DENVER—Walter Ordelheide and Henry Smith grew up a few blocks from each other in Denver but traveled the world after graduating from South High School in 1943.
Ordelheide served in the Navy medical corps during World War II, in California and Panama. He later practiced in mission hospitals in Thailand, Malaysia and Vietnam before teaching family medicine in California. Smith joined the Navy and was stationed with Patrol Bombing Squadron 147 in Curacao during the war.
Pearl Harbor was bombed while both were in high school. “Right away, things started changing,” said Smith, who signed up for war training before graduating high school. “We lost touch after that. The next thing you know, you’re in the service.”
Nearly 70 years later, Ordelheide and Smith, both 86, learned they will be neighbors again.

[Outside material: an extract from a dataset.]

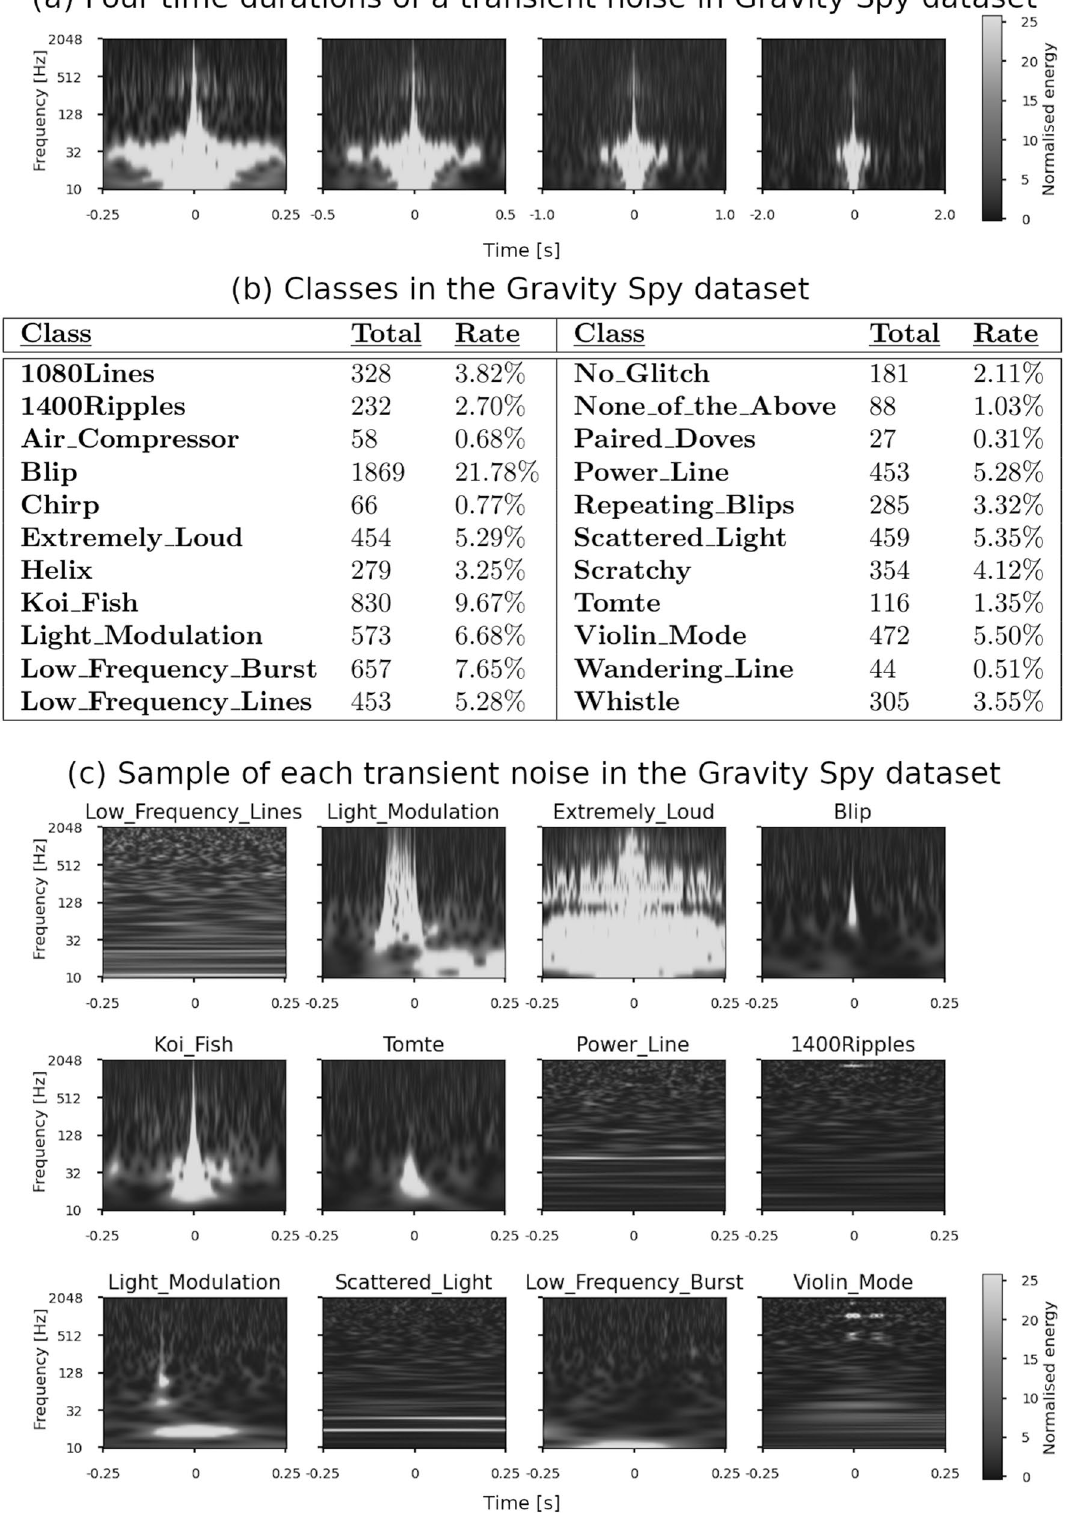
Figure 1. ( a ) Example of 2D image of the time–frequency spectrogram of transient noise in the Gravity Spy dataset. Regarding each transient noise, four time durations (0.5, 1.0, 2.0, and 4.0 s from the left of the figure) are recorded from the centre time. ( b ) Table showing all the classes, the number of data, and its ratio to the number in the Gravity Spy dataset. There are 22 classes in total, and each of 21 classes is given a name related to an occurrence cause or a characteristic of the shape on the spectrogram of transient noise. The other is “None_ of_the_Above”, which does not belong to any class. ( c ) Example of the image for each class in the Gravity Spy dataset. The figure shows 12 of the 22 classes of the transient noise with 0.5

They learned last year at a lunch organized by the Clermont Park retirement community in Denver that they both have signed up to live in new apartments under construction at Clermont Park, not far from their high school.

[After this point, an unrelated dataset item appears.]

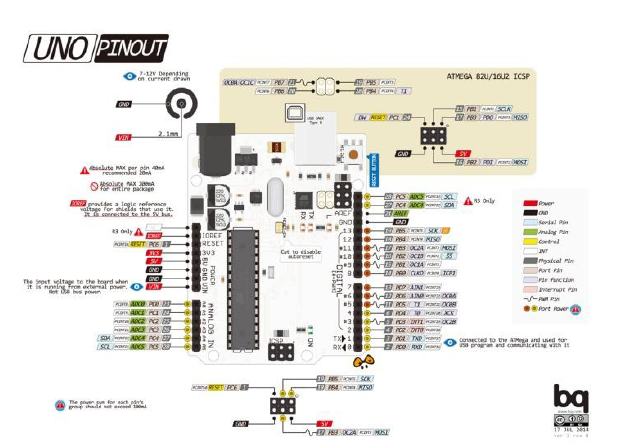
Figure 4. Pinout of Arduino Uno R3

They learned through mutual connections that classmate Elaine Zook Westblade, 86, also had reserved an apartment at Clermont Park.
Smith said he remembered seeing Ordelheide’s uncommon name on the list of lunch attendees last year and recognized him right away. Ordelheide said Smith hadn’t changed much either.
“Henry looked the same. He had a big smile on his face,” Ordelheide said. “Even as a kid. In fact more so.”
Westblade was in the high school pep club and choir and was part of the yearbook staff. The 1943 yearbook was half the size of the one the year before because of a paper shortage during the war, she said.
“It was a hard year because so many of the fellas went into the service,” Westblade said. “Some of them didn’t come back.”
Since 1943, some Denver dairies have disappeared. The Porter Adventist Hospital cow herd that Ordelheide once shooed away from cornfields for 4 cents an hour is no longer there. Westblade is a grandmother of six, and Smith and Ordelheide are both great-grandfathers.
All are happy to be back in Denver.
“This is always home,” Ordelheide said.